RIP Scooter, it wasn't your time:rainbow:


----------



## myheart (Aug 2, 2008)

I am so sorry for the loss of your new baby. I have no words to say how bad I feel for you. 

So many things to think about when an injury happens, no matter how minor they may seem. It is difficult to keep one's head and thoughts on track and clear to think of every possibility. You are not alone in your pain, many of us have been in the similar situations. My heart aches for the times I didn't go to vet with an animal and I should have. You tried. You are a great bunny-mom. Scooter could not have asked for a better mom than you. You must believe that in your heart as difficult as it might be.

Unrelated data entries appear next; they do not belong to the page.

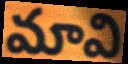
మావి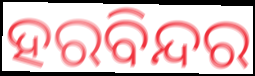
ହରବିନ୍ଦରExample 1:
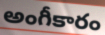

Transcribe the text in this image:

అంగీకారం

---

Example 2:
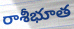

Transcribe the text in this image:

రాశీభూత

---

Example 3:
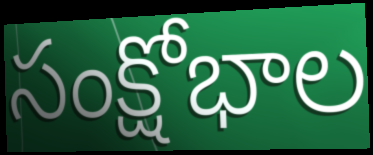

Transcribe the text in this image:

సంక్షోభాల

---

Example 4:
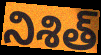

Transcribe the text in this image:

నిశిత్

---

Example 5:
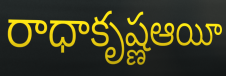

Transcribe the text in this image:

రాధాకృష్ణఆయీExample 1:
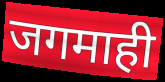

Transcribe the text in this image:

जगमाही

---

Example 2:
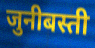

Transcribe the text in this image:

जुनीबस्ती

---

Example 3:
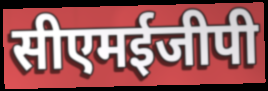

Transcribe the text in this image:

सीएमईजीपी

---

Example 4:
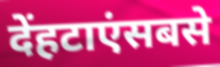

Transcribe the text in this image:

देंहटाएंसबसे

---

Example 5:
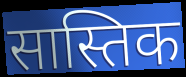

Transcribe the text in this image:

सास्तिकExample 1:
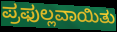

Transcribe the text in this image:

ಪ್ರಫುಲ್ಲವಾಯಿತು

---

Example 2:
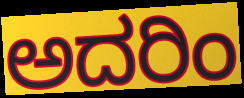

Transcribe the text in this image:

ಅದರಿಂ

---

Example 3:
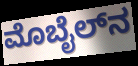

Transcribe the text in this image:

ಮೊಬೈಲ್‌ನ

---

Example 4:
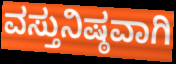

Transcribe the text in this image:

ವಸ್ತುನಿಷ್ಠವಾಗಿ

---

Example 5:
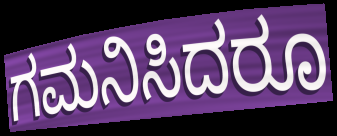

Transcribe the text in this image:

ಗಮನಿಸಿದರೂ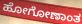
ಹೋಗೋಣಾಂತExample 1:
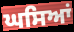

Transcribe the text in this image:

ਘਸਿਆਂ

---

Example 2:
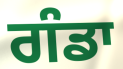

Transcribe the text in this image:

ਗੰਡਾ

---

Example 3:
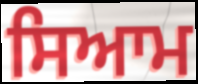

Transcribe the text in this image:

ਸਿਆਮ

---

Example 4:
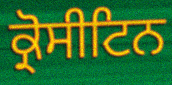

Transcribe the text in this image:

Prayers and hugs to you. ray:I wish I could do more for you to ease your pain.

myheart


----------



## PixieStixxxx (Aug 2, 2008)

Sas, I am so sorry =[

I was so hoping that little Scoots would be alright. But you finally gave him that loving home he deserved, and it's like his final wish was granted and he was set.

RIP Scooter =[


----------



## juliew19673 (Aug 4, 2008)

Pipp - I sent you the PM Thursday, but this was the first chance on my vaca to see the Rainbow Bridge post of Scoots..

You loved him like no other and we all know you went that extra mile for him, we all did. He was collectively loved and adored by many of us and he knew this and showed you by following you around like a puppy, showed Alex andKevinby letting them hold him so close and showed me by not biting me as much after a few hours (lol)..

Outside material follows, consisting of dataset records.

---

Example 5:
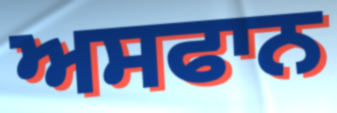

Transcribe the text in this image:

ਅਸਫਾਨ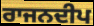
ਰਾਜਨਦੀਪ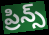
ప్రిన్స్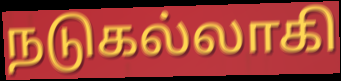
நடுகல்லாகிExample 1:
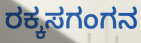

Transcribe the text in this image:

ರಕ್ಕಸಗಂಗನ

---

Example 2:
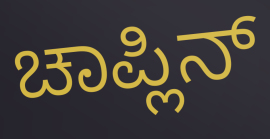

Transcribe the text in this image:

ಚಾಪ್ಲಿನ್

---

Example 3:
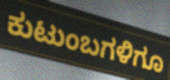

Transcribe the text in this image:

ಕುಟುಂಬಗಳಿಗೂ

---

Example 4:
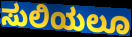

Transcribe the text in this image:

ಸುಲಿಯಲೂ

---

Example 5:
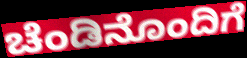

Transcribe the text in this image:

ಚೆಂಡಿನೊಂದಿಗೆ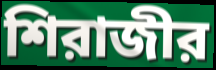
শিরাজীর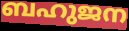
ബഹുജന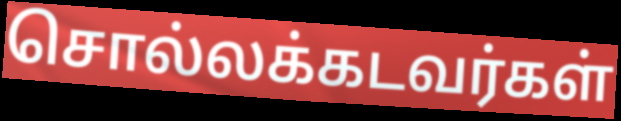
சொல்லக்கடவர்கள்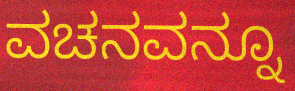
ವಚನವನ್ನೂ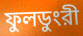
ফুলডুংরী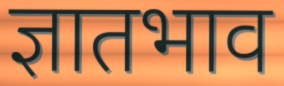
ज्ञातभाव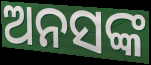
ଅନସଙ୍କ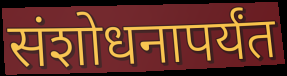
संशोधनापर्यंत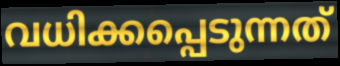
വധിക്കപ്പെടുന്നത്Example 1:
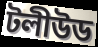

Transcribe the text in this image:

টলীউড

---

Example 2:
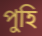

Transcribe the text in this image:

পুহি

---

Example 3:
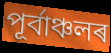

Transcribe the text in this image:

পূৰ্বাঞ্চলৰ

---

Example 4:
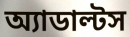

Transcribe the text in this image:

অ্যাডাল্টস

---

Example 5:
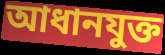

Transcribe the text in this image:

আধানযুক্তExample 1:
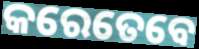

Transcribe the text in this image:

କରେତେବେ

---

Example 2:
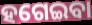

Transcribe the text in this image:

ହଗେଇବା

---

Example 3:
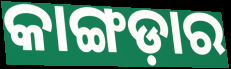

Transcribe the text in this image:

କାଙ୍ଗଡ଼ାର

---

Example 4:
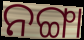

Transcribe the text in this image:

ନଙ୍ଗା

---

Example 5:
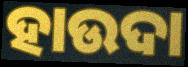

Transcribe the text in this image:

ହାଉଦା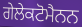
ਗੇਲੇਕਟੋਮੈਨਨ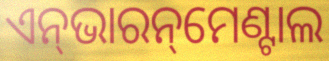
ଏନ୍‌ଭାରନ୍‌ମେଣ୍ଟାଲ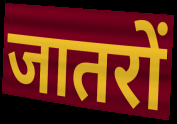
जातरों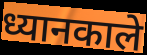
ध्यानकाले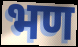
भण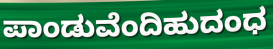
ಪಾಂಡುವೆಂದಿಹುದಂಧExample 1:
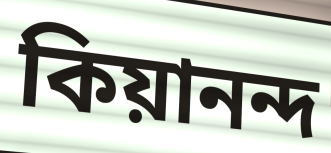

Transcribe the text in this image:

কিয়ানন্দ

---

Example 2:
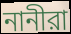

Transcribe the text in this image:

নানীরা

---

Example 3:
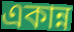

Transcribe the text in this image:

একান্ন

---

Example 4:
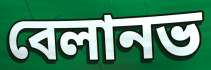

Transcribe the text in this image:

বেলানভ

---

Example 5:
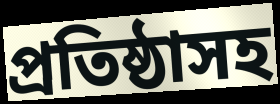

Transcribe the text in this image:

Binky free Scoots - where your now healthy and not upset anymore. You will be missed and grieved for by many of us back here - on the otherside of the bridge.

:bigtears:


----------



## FallingStar (Aug 4, 2008)

Pipp-

I'm so sorry for your loss of Scooter. He was such a handsome little guy. :cry4:

:rainbow:Binky Free Scooter Boy. ink iris:


----------



## osprey (Aug 4, 2008)

Binky free, Scooter, and hugs to you sas. What an unexpected and sad ending to this saga of international bunny rescue. He really touched the lives of many people who never met him. Bunnies can be such fragile little things, I am so sorry for your loss.


----------



## Fancy355 (Aug 4, 2008)

I am so sorry for your loss. He was so lucky to have you there for him. 

Binky Free Scooter :rainbow:ink iris:


----------